▶ [WHAT YOU WILL DO]: Extract every record, exactly as written, and ignore the pictures.

Edit difference data
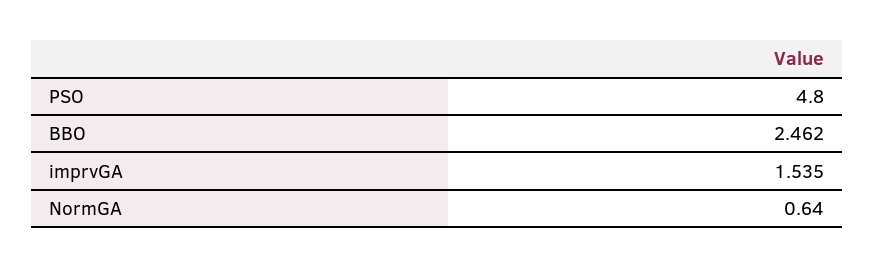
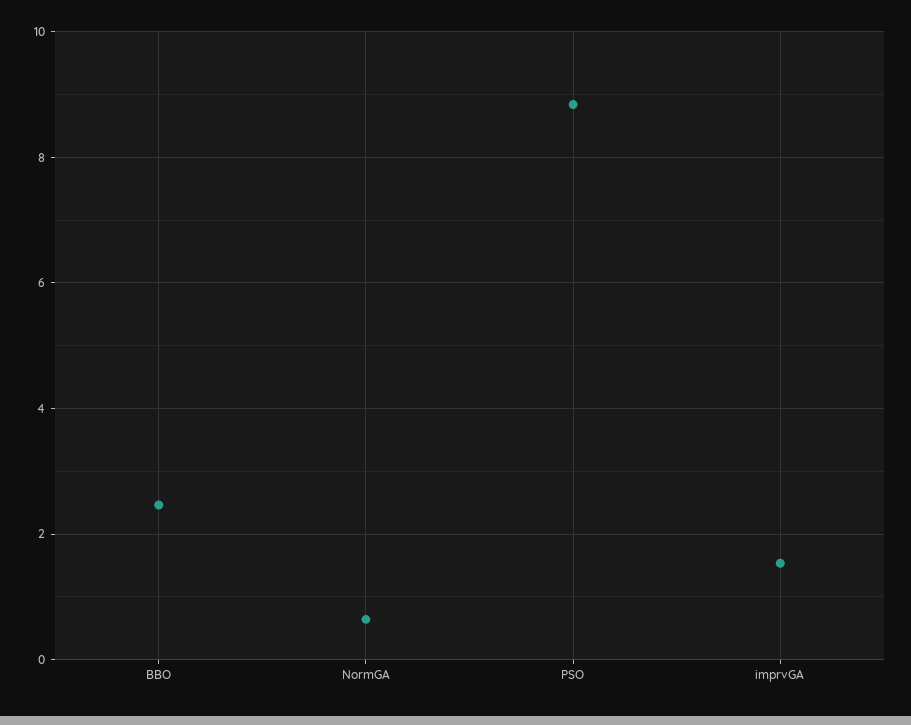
PSO: 4.8 -> 8.8

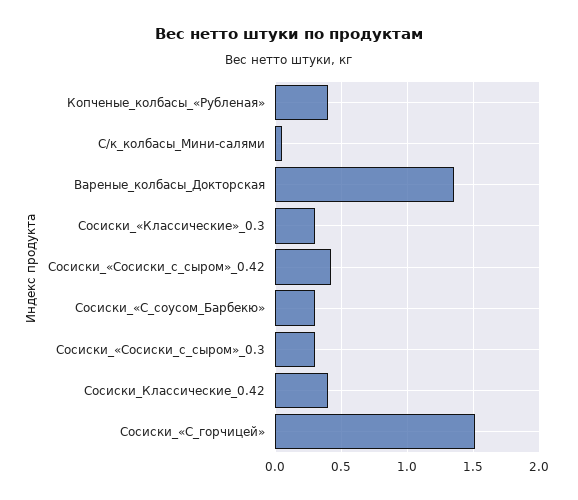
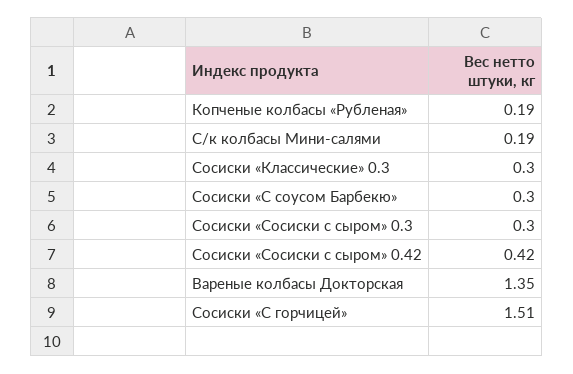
Копченые_колбасы_«Рубленая»: 0.4 -> 0.19
С/к_колбасы_Мини-салями: 0.05 -> 0.19
Сосиски_Классические_0.42: 0.4 -> none

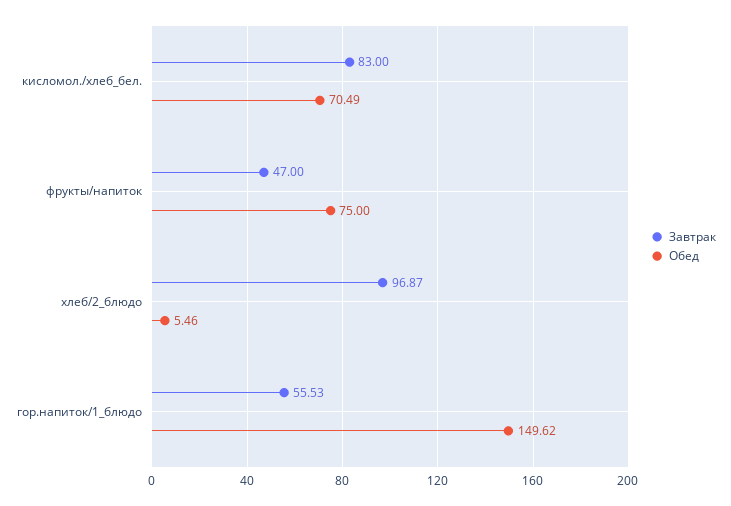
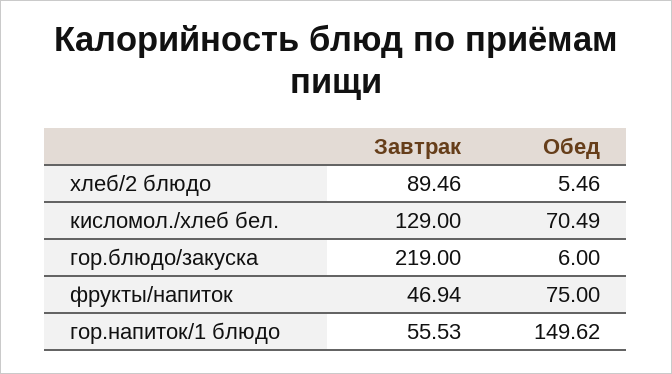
Завтрак, кисломол./хлеб_бел.: 83 -> 129
Завтрак, фрукты/напиток: 47 -> 46.94
Завтрак, хлеб/2_блюдо: 96.87 -> 89.46
Завтрак, гор.блюдо/закуска: none -> 219
Обед, гор.блюдо/закуска: none -> 6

▶ [RESULT BELOW]:
PSO: 4.8 -> 8.8

Копченые_колбасы_«Рубленая»: 0.4 -> 0.19
С/к_колбасы_Мини-салями: 0.05 -> 0.19
Сосиски_Классические_0.42: 0.4 -> none

Завтрак, кисломол./хлеб_бел.: 83 -> 129
Завтрак, фрукты/напиток: 47 -> 46.94
Завтрак, хлеб/2_блюдо: 96.87 -> 89.46
Завтрак, гор.блюдо/закуска: none -> 219
Обед, гор.блюдо/закуска: none -> 6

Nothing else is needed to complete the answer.